What this task involves: Copy each line below that has "Пансионат".

Saved entries:
--------------------------------------------------

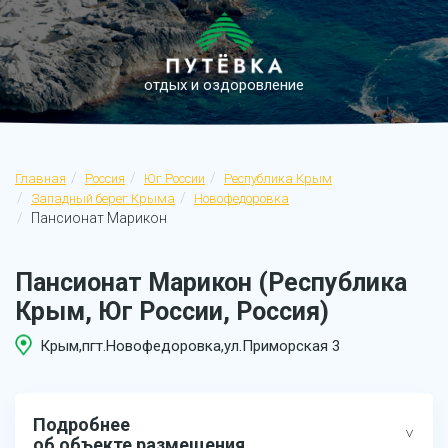
отдых и оздоровление
Главная
Россия
Юг России
Республика Крым
Западный берег Крыма
Новофедоровка
Пансионат Марикон
Пансионат Марикон (Республика
Крым, Юг России, Россия)
Крым,пгт.Новофедоровка,ул.Приморская 3
Подробнее
об объекте размещения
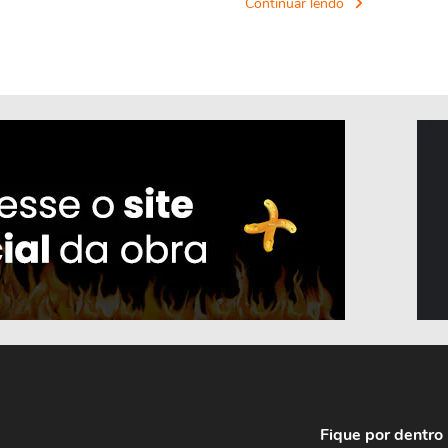
Continuar lendo
Fique por dentro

--------------------------------------------------

Exercise response:
Пансионат Марикон
Пансионат Марикон (Республика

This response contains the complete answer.